Se Joan leggesse la pagina di TV Tropes – sito inglese che raccoglie tutti gli stereotipi della fiction – su la “Ladette”, donna che non conosce il significato della parola “femminilità”, dice parolacce,  ama indulgere nel bere e nel sesso, ne condividerebbe ogni singola parola. Tuttavia, i suoi battibecchi con Dare sono tra le parti migliori dell'opera: sono plausibili, e soprattutto sono divertenti.
Anna e Gabriel sono messi un po' in secondo piano da due personaggi così esuberanti, anche se pure in quest'ambito Blatty riesce a correggere l'errore usandolo come espediente: la forza di Anna è proprio il suo carattere tranquillo e poco appariscente, mentre la sottile vena inquietante di Gabriel ha delle ragioni pratiche, legate a doppio filo con la storia. Il resto del cast è ancora più evanescente, come ad esempio il traghettatore del titolo che appare in una sola scena per tutta la durata del romanzo.

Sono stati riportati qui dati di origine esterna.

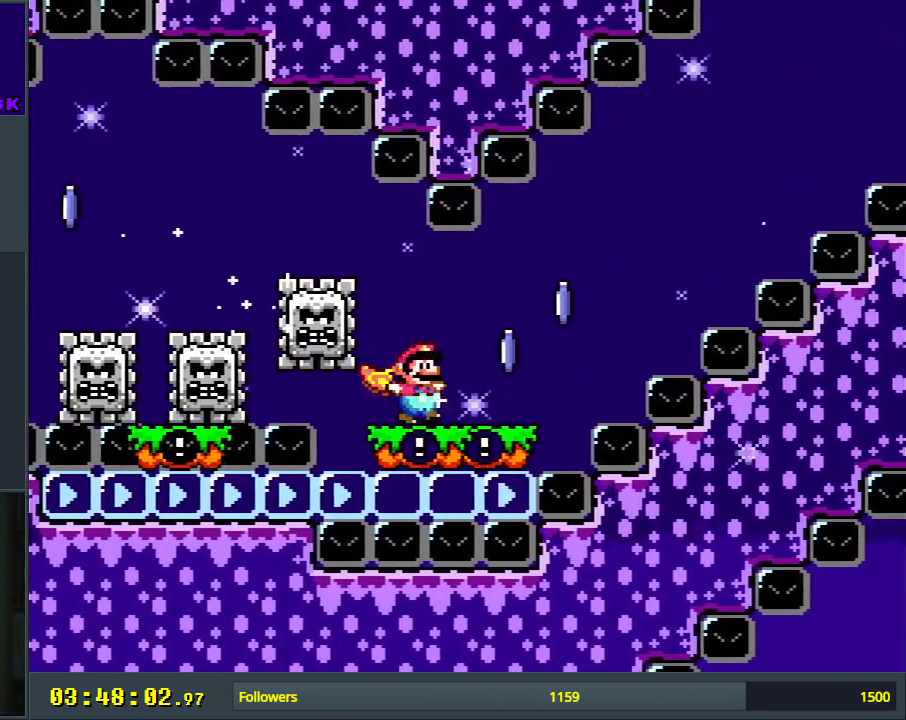
{"buttons": ["A", "X", "DPAD_RIGHT"], "events": [[150, "A", "down"]]}
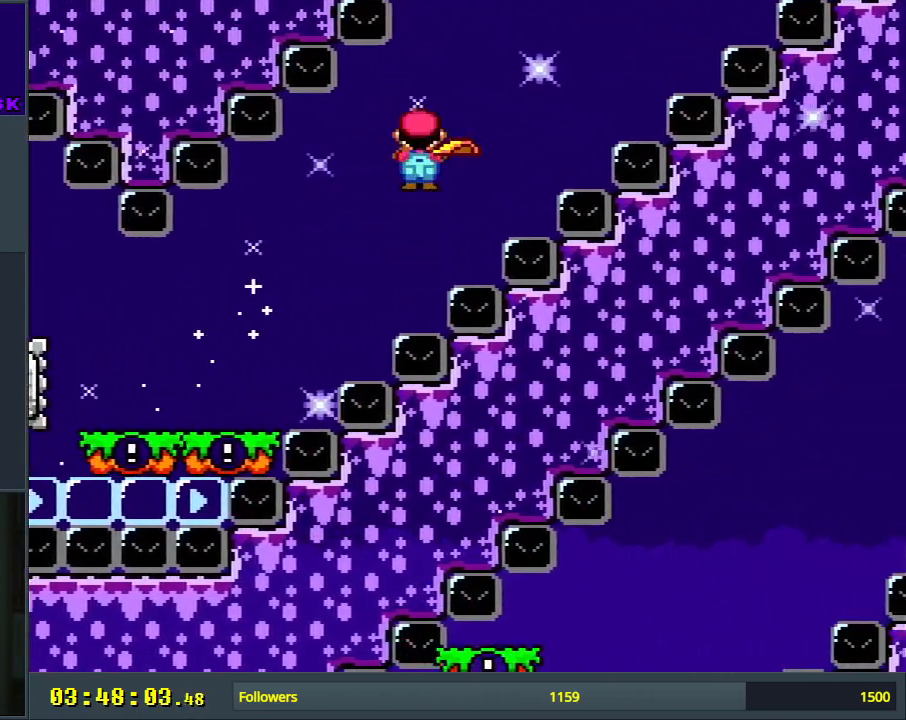
{"buttons": ["A", "X", "DPAD_RIGHT"], "events": []}
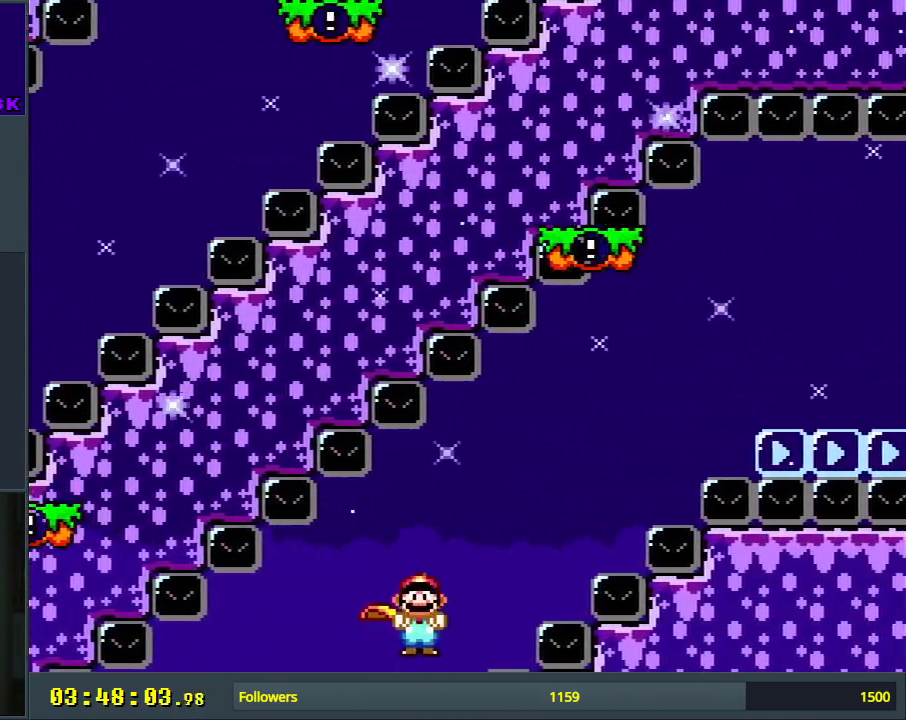
{"buttons": ["X", "DPAD_RIGHT"], "events": [[467, "A", "up"]]}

Tuttavia, il fatto che i nostri siano stereotipati non vuol dire necessariamente che siano poco caratterizzati, perché equivarrebbe a non notare gli evidenti sforzi dell'autore.
Grande attenzione viene infatti data a ciò che si nasconde dietro i loro comportamenti. Dare è così scettico ed ateo perché teme che la Chiesa non accetti il suo orientamento sessuale, l'aggressività di Joan è dovuta ad un mai sopito senso di inferiorità ed un'infanzia infelice, e man mano che procediamo scopriamo il segreto del sorriso serafico di Anna... ed anche del ghigno di Gabriel.

Lo stile di Blatty è semplice e per niente faticoso da leggere – anche dal punto di vista grafico, ma questa è un'altra storia. Perlopiù viene usato un narratore onnisciente, a parte alcuni estratti del diario personale di Anna: scelta che spezza la monotonia del romanzo, ma che non sempre si dimostra all'altezza dal punto di vista qualitativo, perché si sente che l'autore non ha molta dimestichezza con la prima persona e, soprattutto, un punto di vista prettamente femminile.
Le frasi non sono troppo lunghe, anche se – in particolare nelle prime pagine – di tanto in tanto spunta qualche metafora d'effetto. L'unico difetto, però, risiede nelle scene di “azione”, che vengono descritte in modo nebuloso: in una parola, troppo raccontate. Forse si sarebbe potuto fare qualcosa di più per il mostrato...

...E non solo per quello, a dire la verità. “Il traghettatore” non si può certo definire un brutto romanzo, ma gli manca quel pepe e, se vogliamo, quel coraggio, che avrebbero potuto renderlo una lettura indimenticabile.